Em um mundo marcado pela velocidade da informação, pela instantaneidade das redes e pela fragmentação da atenção, o ato de contar e escutar uma história parece estar em extinção. É exatamente essa percepção que guia Walter Benjamin em seu ensaio clássico “O Narrador” (1936), onde o filósofo investiga a perda da arte de narrar e seus efeitos na experiência humana e coletiva. A partir da obra do escritor Nikolai Leskov, Benjamin traça uma crítica à modernidade, à cultura de massa e à dissolução das experiências transmissíveis.
Publicado originalmente na revista Orient und Okzident, o ensaio O Narrador parte da figura de Leskov como exemplo de um narrador que ainda conserva a capacidade de transmitir experiências. Benjamin diferencia dois modos de construção narrativa: o relato oral tradicional, fundado na experiência vivida e compartilhada, e a informação moderna, marcada pela objetividade fria, pela urgência e pelo consumo imediato. Ao longo do texto, Benjamin argumenta que a narração como forma de partilhar sentidos, memórias e sabedorias, está desaparecendo.
Benjamin abre seu ensaio com uma constatação inquietante: “A arte de narrar está em vias de extinção”. Para ele, isso se deve à crise da experiência, intensificada pela modernidade industrial e pela Primeira Guerra Mundial. A vivência dos soldados que voltavam da guerra, por exemplo, era marcada pelo silêncio. Eles não conseguiam mais contar nem transformar em narrativa o horror que tinham testemunhado.
Neste contexto, o narrador tradicional, que antes era uma figura central nas comunidades (como o camponês ou o marinheiro que narrava suas andanças), vai perdendo espaço para o jornalista, o técnico e o especialista. O saber prático, compartilhado oralmente e enraizado na experiência, dá lugar à informação fragmentada, desprovida de continuidade e de valor formativo.
Narrar x Informar
Benjamin se detém na diferença entre narrar e informar. Enquanto a informação é efêmera e precisa ser “atual”, a narrativa carrega um tempo próprio, mais lento, denso, circular.
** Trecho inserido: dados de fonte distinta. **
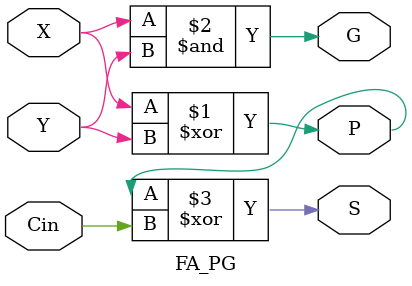
<source format=sv>
module FA_PG(
    input X, Y, Cin,
    output P, G, S
);

	assign P = X ^ Y; 
	assign G = X & Y;	
	assign S = P ^ Cin;
	
endmodule
	
</source>
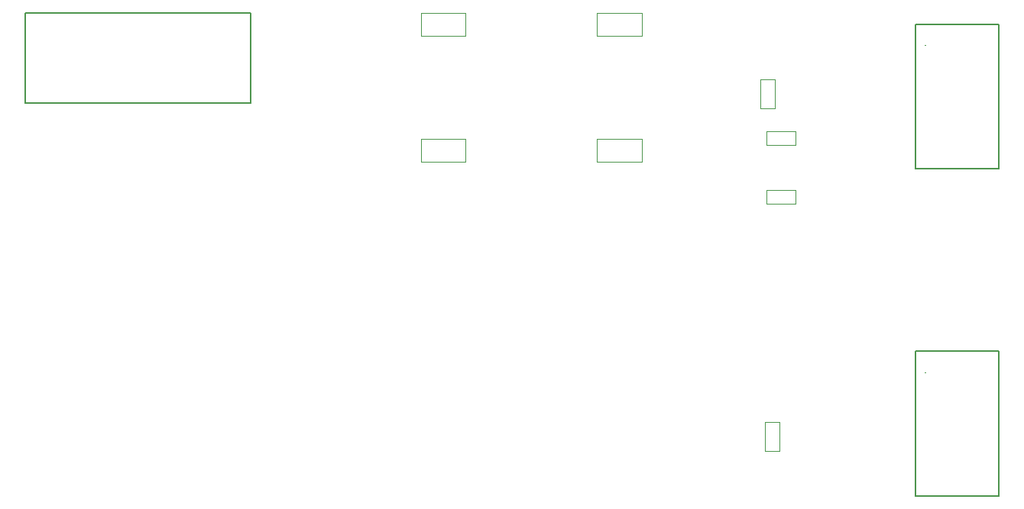
<source format=gm1>
G04*
G04 #@! TF.GenerationSoftware,Altium Limited,Altium Designer,20.0.11 (256)*
G04*
G04 Layer_Color=16711935*
%FSLAX25Y25*%
%MOIN*%
G70*
G01*
G75*
%ADD10C,0.00787*%
%ADD74C,0.00394*%
D10*
X398228Y260787D02*
X434449D01*
X398228Y197598D02*
X434449D01*
X398228D02*
Y197795D01*
X402559Y251634D02*
Y251693D01*
X398228Y260787D02*
X398228Y197598D01*
X434449D02*
Y260787D01*
X434508Y54721D02*
Y117910D01*
X398288D02*
X398288Y54721D01*
X402619Y108757D02*
Y108816D01*
X398288Y54721D02*
Y54918D01*
Y54721D02*
X434508D01*
X398288Y117910D02*
X434508D01*
X9843Y226378D02*
Y265748D01*
X108268D01*
X9843Y226378D02*
X108268D01*
Y265748D01*
D74*
X333268Y182272D02*
X345866D01*
X333268Y188375D02*
X345866D01*
Y182272D02*
Y188375D01*
X333268Y182272D02*
Y188375D01*
X338681Y74409D02*
Y87008D01*
X332579Y74409D02*
Y87008D01*
X338681D01*
X332579Y74409D02*
X338681D01*
X336713Y224016D02*
Y236614D01*
X330610Y224016D02*
Y236614D01*
X336713D01*
X330610Y224016D02*
X336713D01*
X333268Y207959D02*
X345866D01*
X333268Y214061D02*
X345866D01*
Y207959D02*
Y214061D01*
X333268Y207959D02*
Y214061D01*
X278780Y255827D02*
Y265827D01*
X259219Y255828D02*
Y265828D01*
X259291Y265827D02*
X278780D01*
X259291Y255827D02*
X278780D01*
X182362D02*
Y265827D01*
X201922Y255825D02*
Y265826D01*
X182362Y255827D02*
X201850D01*
X182362Y265827D02*
X201850D01*
X278780Y200709D02*
Y210709D01*
X259219Y200710D02*
Y210710D01*
X259291Y210709D02*
X278780D01*
X259291Y200709D02*
X278780D01*
X182362D02*
Y210709D01*
X201922Y200707D02*
Y210707D01*
X182362Y200709D02*
X201850D01*
X182362Y210709D02*
X201850D01*
M02*

</source>
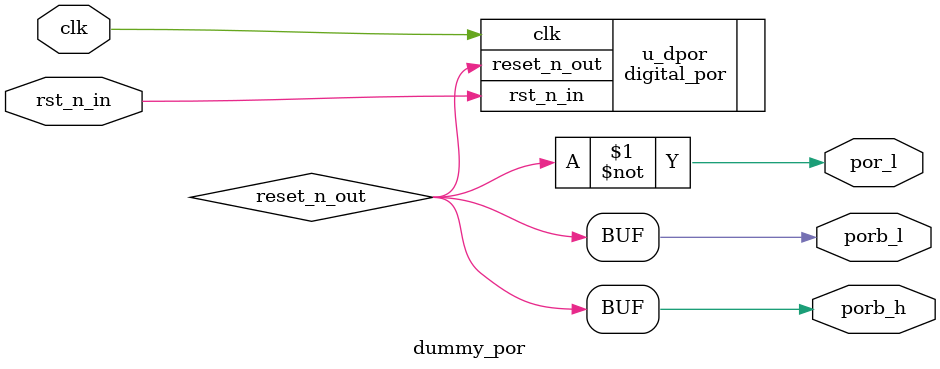
<source format=v>
module dummy_por (
`ifdef USE_POWER_PINS
    inout vdd3v3,
    inout vdd1v8,
    inout vss3v3,
    inout vss1v8,
`endif
    input  wire clk,        // NEW: clock input
    input  wire rst_n_in,   // NEW: external power-good/reset (active low)
    output wire porb_h,
    output wire porb_l,
    output wire por_l
);

    wire reset_n_out;

    // Instantiate your digital POR
    digital_por #(
        .N_CYCLES(1024)   // change this number later as needed
    ) u_dpor (
        .clk        (clk),
        .rst_n_in   (rst_n_in),
        .reset_n_out(reset_n_out)
    );

    // Map outputs exactly like the old simple_por did
    assign porb_h = reset_n_out;
    assign porb_l = reset_n_out;
    assign por_l  = ~reset_n_out;

endmodule

</source>
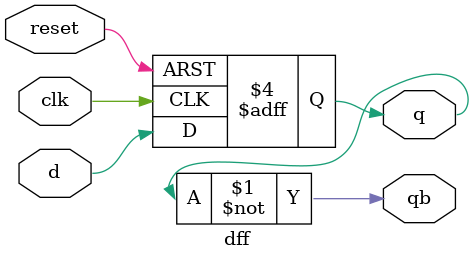
<source format=sv>
module dff (clk, reset,
  d, q, qb);
  input      clk;
  input      reset;
  input      d;
  output     q;
  output     qb;

  reg        q;

  assign qb = ~q;

  initial $display("Hello");
  
  always @(posedge clk or posedge reset)
  begin
    if (reset) begin
      // Asynchronous reset when reset goes high
      q <= 1'b0;
    end else begin
      // Assign D to Q on positive clock edge
      q <= d;
    end
  end
endmodule
</source>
O narrador, segundo ele, não transmite apenas fatos, mas uma lição de vida, um conselho entranhado na história. Por isso, a boa narrativa exige tempo para ser contada, ouvida e assimilada.
Outro ponto importante é o valor do silêncio e da escuta. O narrador não é apenas aquele que fala, mas também aquele que soube escutar antes. É na escuta do outro, na repetição criativa e no acúmulo de experiências que se forma a narrativa com valor duradouro.
Ponto final
Benjamin conclui com uma observação poderosa: a verdadeira narrativa está associada à morte, não como fim trágico, mas como ponto de sentido. Nas culturas tradicionais, narrar era uma forma de preparar a morte, de dar forma ao vivido e deixar algo aos que ficam. Ao perder essa conexão, a modernidade também perde o ritual, o luto e a transmissão intergeracional.
A perda da arte de narrar é, portanto, a perda da capacidade de atribuir sentido à vida e à morte. E sem sentido, resta apenas o dado bruto, veloz, e muitas vezes vazio de significado.
Benjamin reafirma que a arte de narrar está sendo substituída pela disseminação de informações descartáveis. A narração, ligada ao tempo, à experiência e à escuta, é cada vez mais rara. E com ela, perde-se a possibilidade de elaborar o vivido coletivamente, de formar memória, de produzir sentido. Recuperar a escuta e a arte de narrar é, para ele, mais do que um exercício literário: é uma forma de resistência diante da banalidade da experiência moderna.